The best dataset in GenBank seemed to be that for CO1, in any case, with four Canadian and eight European sequences from six different sources, all over 600 bp in length, so that’s what I focused on.  The figure above shows a neighbor-joining tree based on simple percent sequence differences among four CO1 sequences from Manitoba, six from Germany (I think) and one each from Sweden and France (Click for larger).  The scale bar is a bit misleading, but divergence within continents ranged up to about 5%, with divergence values between continents in the 7-9% range.

That’s sort-of consistent with the 16S situation, but the 16S sequences were only in the 400-450 bp range, and the divergence didn’t look nearly as clean as in the CO1 data I’ve figured.  The GenBank accessions suggested that Correa and colleagues may have obtained a 16S sequence in an L. stagnalis sampled from France that matched one of Remigio’s Manitoba sequences at 100%.  Meanwhile the maximum divergence across the whole set of eight was between Remigio’s Canadian and Italian sequences, at 13%.

In any case, if we re-examine the Correa tree using 5% expected sequence divergence within-continent [4] and 10% between, we obtain the groupings I’ve labeled on the right margin in the figure below (Click for larger).  From North America (that yellowish color in Correa’s figure, hard to distinguish) we see one group comprising nominal catascopium, emarginata, elodes and the “occulta” sample from Poland we mentioned in April.  We also note that individual samples of caperata, megasoma, and columella were distinctive – no surprises there.  And there’s evidence for a “Radix” population up in Canada matching Eurasian luteola – that’s interesting.

The two other North American groups suggested by Correa’s gene tree include the little mud-dwelling lymnaeids we here tend to call “fossarines.”  The situation with L.humilis and L. cubensis will, I think, bear closer examination.  But I’m clean out of patience with this subject for today, and I suspect the attention of my readership may be wearing thin as well.  So let’s sign off with what should be a standard disclaimer for inquiries of this sort.

A species is a population or group of populations reproductively isolated from all others.  Gene trees may or may not reflect reproductive isolation [7].  So the N = 8 groups (and N = 11 singletons) I have marked on Correa’s gene tree are not “species,” even though I have labeled them that way.  There’re just gene sequences.  More about which next time…


Notes

[1] Plate 2, Figure 3 from Hubendick, B. (1951)   "Recent Lymnaeidae, Their Variation, Morphology, Taxonomy, Nomenclature and Distribution.  Kungl.
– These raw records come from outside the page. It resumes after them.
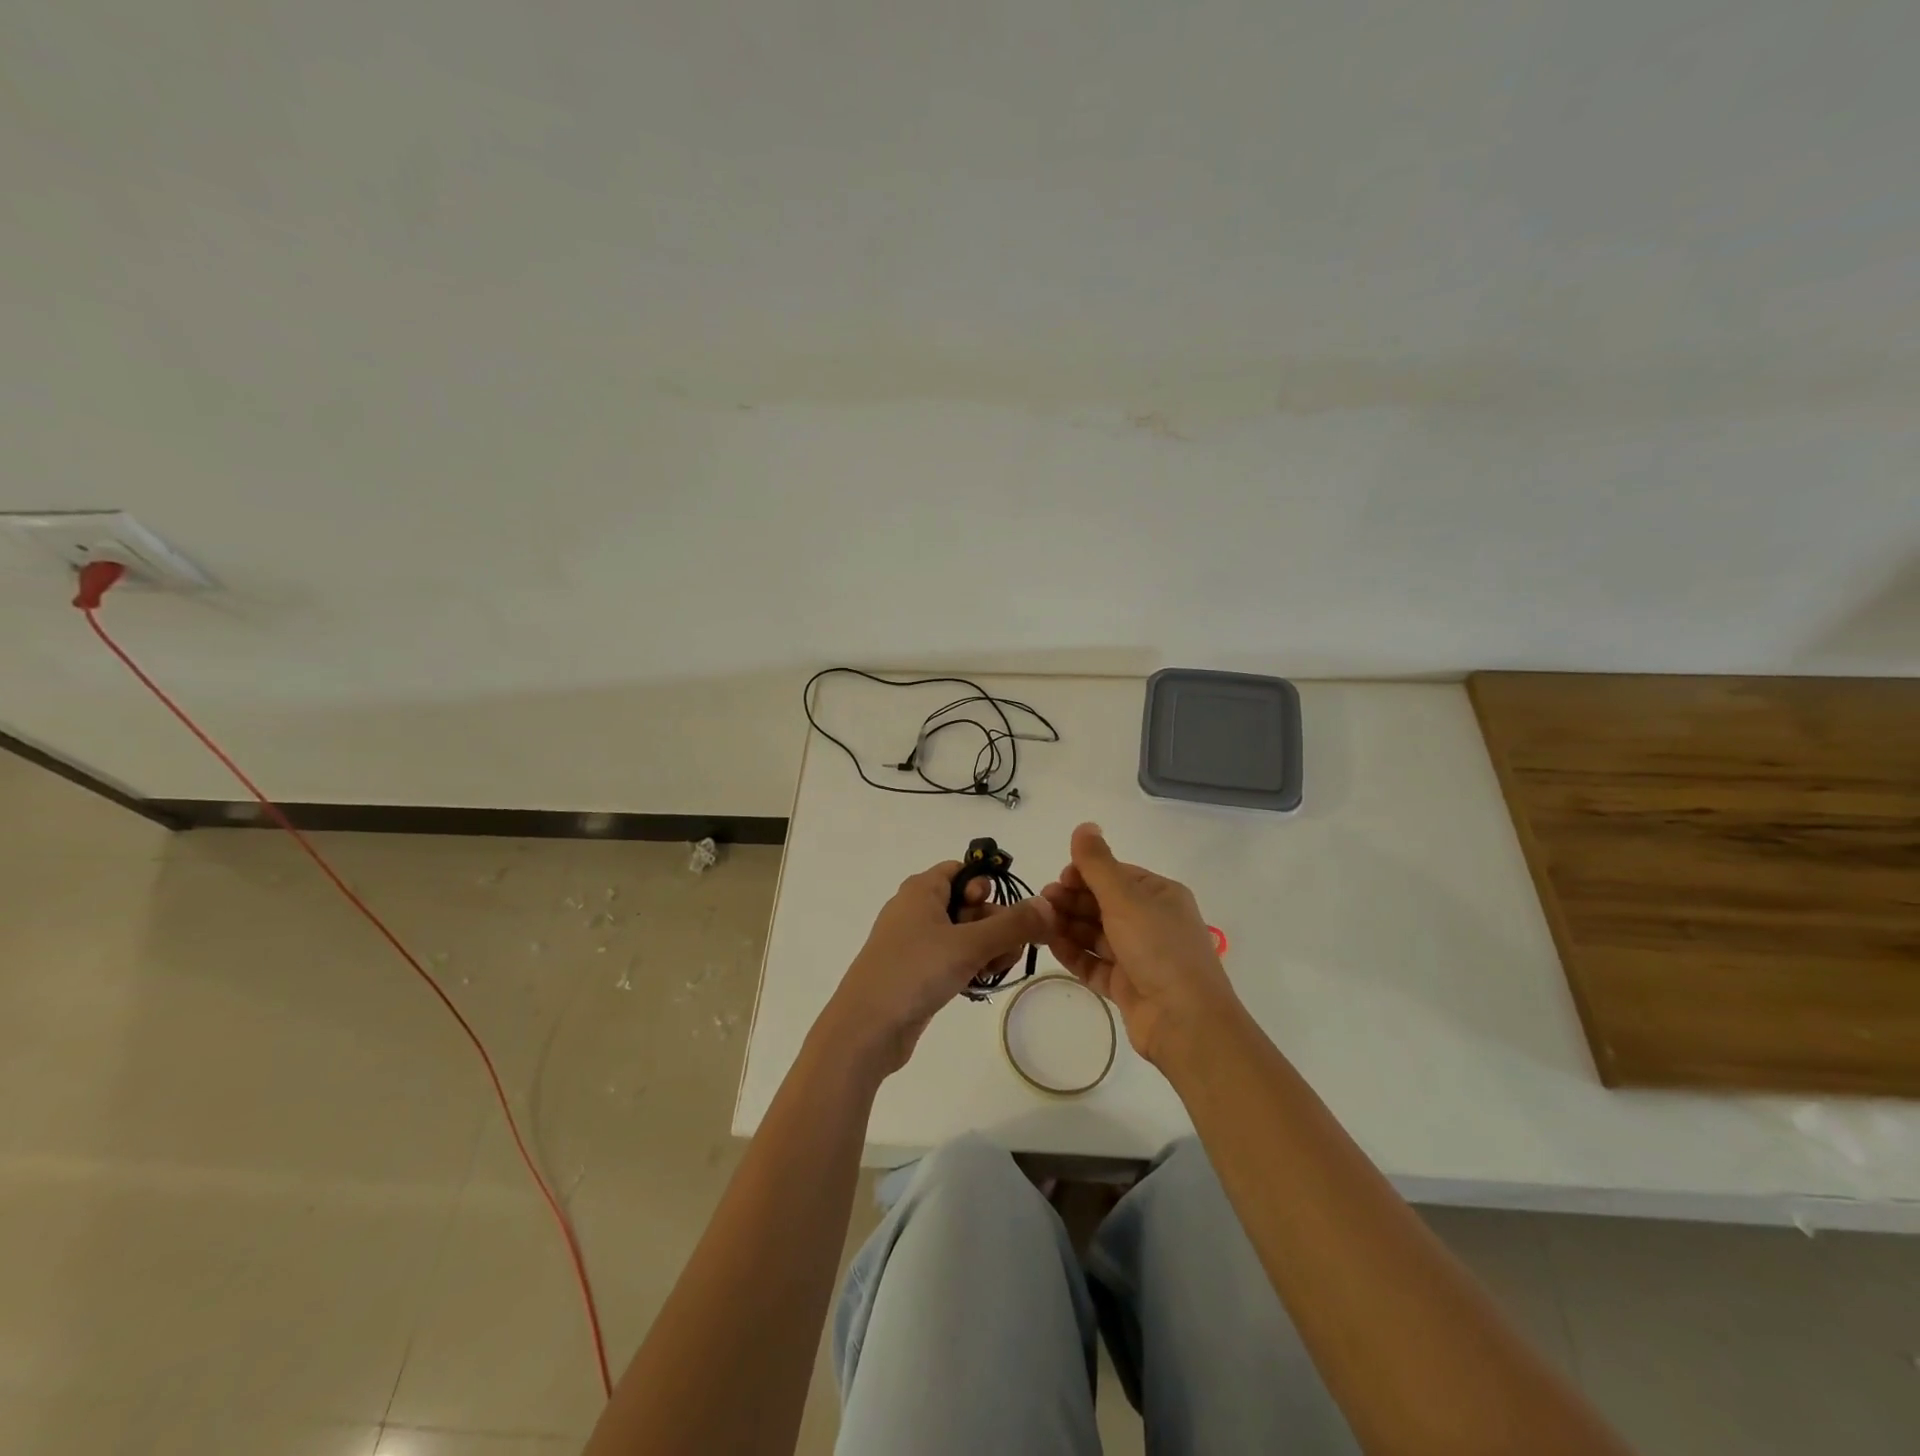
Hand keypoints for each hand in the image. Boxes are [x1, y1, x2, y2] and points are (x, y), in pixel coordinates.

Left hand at [819, 861, 1054, 1077]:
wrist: (865, 1030)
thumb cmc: (914, 972)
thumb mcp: (969, 944)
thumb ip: (1013, 924)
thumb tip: (1049, 905)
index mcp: (922, 889)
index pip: (963, 870)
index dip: (988, 887)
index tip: (1006, 914)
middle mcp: (916, 909)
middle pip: (969, 903)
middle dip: (996, 925)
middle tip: (1008, 950)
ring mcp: (914, 942)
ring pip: (963, 934)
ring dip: (986, 949)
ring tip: (993, 971)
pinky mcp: (915, 972)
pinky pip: (951, 958)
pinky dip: (969, 967)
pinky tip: (979, 984)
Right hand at [1042, 823, 1240, 1065]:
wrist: (1184, 1021)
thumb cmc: (1157, 948)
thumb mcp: (1125, 898)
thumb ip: (1098, 863)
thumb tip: (1084, 825)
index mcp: (1160, 896)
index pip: (1117, 875)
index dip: (1086, 874)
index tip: (1059, 879)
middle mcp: (1152, 923)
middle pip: (1104, 904)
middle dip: (1073, 900)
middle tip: (1042, 902)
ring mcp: (1140, 957)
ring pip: (1097, 934)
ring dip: (1069, 925)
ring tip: (1040, 923)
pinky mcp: (1128, 986)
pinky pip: (1096, 964)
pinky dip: (1074, 954)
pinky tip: (1050, 946)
Svenska Vetenskapskademiens Handlingar. Fjarde Serien Band 3. No. 1. Stockholm: Almquist & Wiksells Boktryckeri AB.

[2] The Lymnaeidae 2012: Tales of L. occulta [23Apr12]

[3] Correa, A. C., J. S. Escobar, P. Durand, F. Renaud, P. David, P. Jarne, J-P Pointier, and S. Hurtrez-Bousses (2010)  Bridging gaps in the molecular phylogeny of the Lymnaeidae (Gastropoda: Pulmonata), vectors of fascioliasis.  BMC Evolutionary Biology 10: 381.  Open access here: [html]

[4] In fairness, Correa and colleagues (Infection, Genetics & Evolution 11: 1978-1988) published a “DNA barcoding analysis” in 2011 similar in spirit to the L. stagnalis study I have developed above.  Their combined analysis of sequence divergence across multiple studies and multiple species yielded a “barcoding gap” (presumably marking the boundary between intraspecific and interspecific variability) around 6%, quite consistent with my within-continent estimate.  Correa et al. (2011) did not examine an intercontinental subset, however.

[5] Gene Trees and Species Trees [15July08]

[6] Most of the sequences I inspected in GenBank were missing locality data! A few authors supplied information regarding the site of collection in the “source” field.  But most just entered “source = mitochondria.”  Duh.